The five-year, multi-institutional project is led by the University of California Santa Cruz and focuses on improving cyber-physical systems and training the workforce needed to run them smoothly. Research at CU Boulder will be conducted by Assistant Professor Majid Zamani and his team from the Department of Computer Science.
Cyber-physical systems involve algorithms, networks and real-world physical components all working in union. Examples of such systems include self-driving cars and power grids, among many other applications in modern life.
Zamani’s project specifically aims to rethink the modeling, performance and design of a new generation of intelligent cyber-physical transportation systems — both in aviation and motor vehicles — so that their algorithms run efficiently and safely, while also reducing their carbon footprint.

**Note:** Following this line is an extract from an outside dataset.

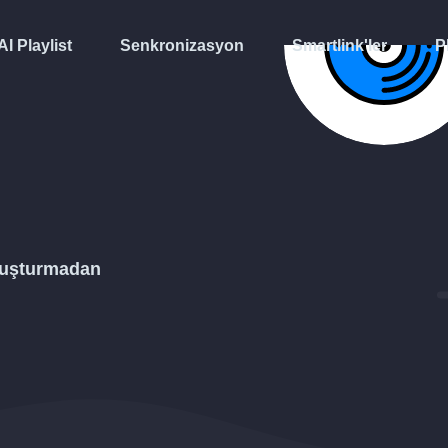
AI Playlist
Senkronizasyon
Smartlink'ler
P
luşturmadan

Zamani said a key goal is codesigning the algorithms and hardware of these cyber-physical systems so that the physics, hardware and software are unified. By approaching the design holistically, researchers hope to create systems that are much more adaptive than the current state of the art. The new control algorithms will better adapt to the specification and the environment they are deployed on — learning and adjusting to key factors such as power consumption. The new hardware will also be tailored to provide feedback that can be used by the algorithms to improve performance and safety.
He said his team is specifically tasked with leading the research around the automated synthesis of embedded controllers.

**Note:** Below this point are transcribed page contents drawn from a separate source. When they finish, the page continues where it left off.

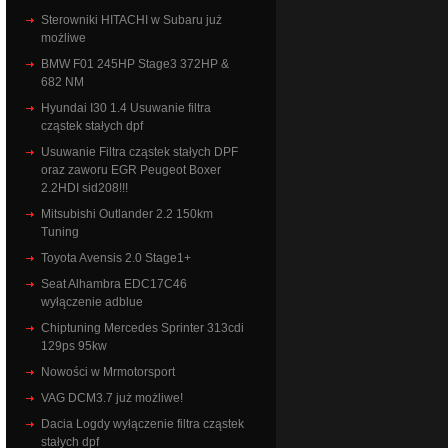
Sterowniki HITACHI w Subaru już
możliwe
BMW F01 245HP Stage3 372HP &
682 NM
Hyundai I30 1.4 Usuwanie filtra
cząstek stałych dpf
Usuwanie Filtra cząstek stałych DPF
oraz zaworu EGR Peugeot Boxer
2.2HDI sid208!!!
Mitsubishi Outlander 2.2 150km
Tuning
Toyota Avensis 2.0 Stage1+
Seat Alhambra EDC17C46
wyłączenie adblue
Chiptuning Mercedes Sprinter 313cdi
129ps 95kw
Nowości w Mrmotorsport
VAG DCM3.7 już możliwe!
Dacia Logdy wyłączenie filtra cząstek
stałych dpf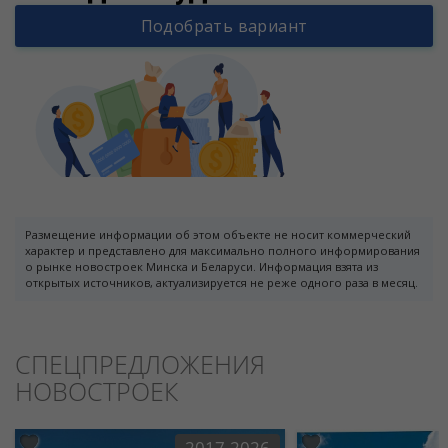
Подобрать вариант
Размещение информации об этом объекте не носит коммерческий
характер и представлено для максимально полного информирования
о рынке новостроек Минска и Беларуси. Информация взята из
открытых источников, актуализируется не реже одного раза в месяц.
СПЕЦПРЕДЛОЖЕНИЯ
НОВОСТРОЕК
2017-2026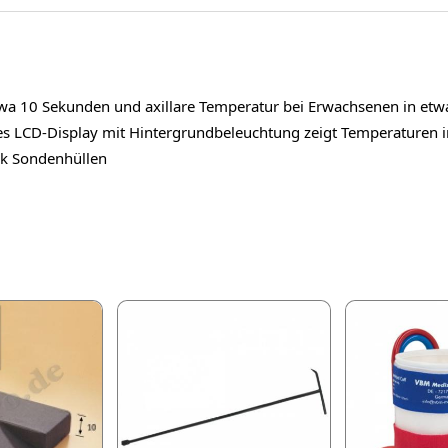
 etwa 10 Sekunden und axillare Temperatur bei Erwachsenen in e
 LCD-Display mit Hintergrundbeleuchtung zeigt Temperaturen in
ück Sondenhüllen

“We are generating synthesis tools that not only scale, but also allow for models that include features of multiple layers of the design stack,” he said. “The proposed tools will provide formal certificates under finite numerical precision, varying sampling time, memory and communication constraints, and computation time in the control synthesis process.”
Researchers will also be collaborating with industry and academic partners to advance these systems both in research and education through strong training programs for high school and undergraduate students, with a particular focus on creating research opportunities for students from underrepresented backgrounds.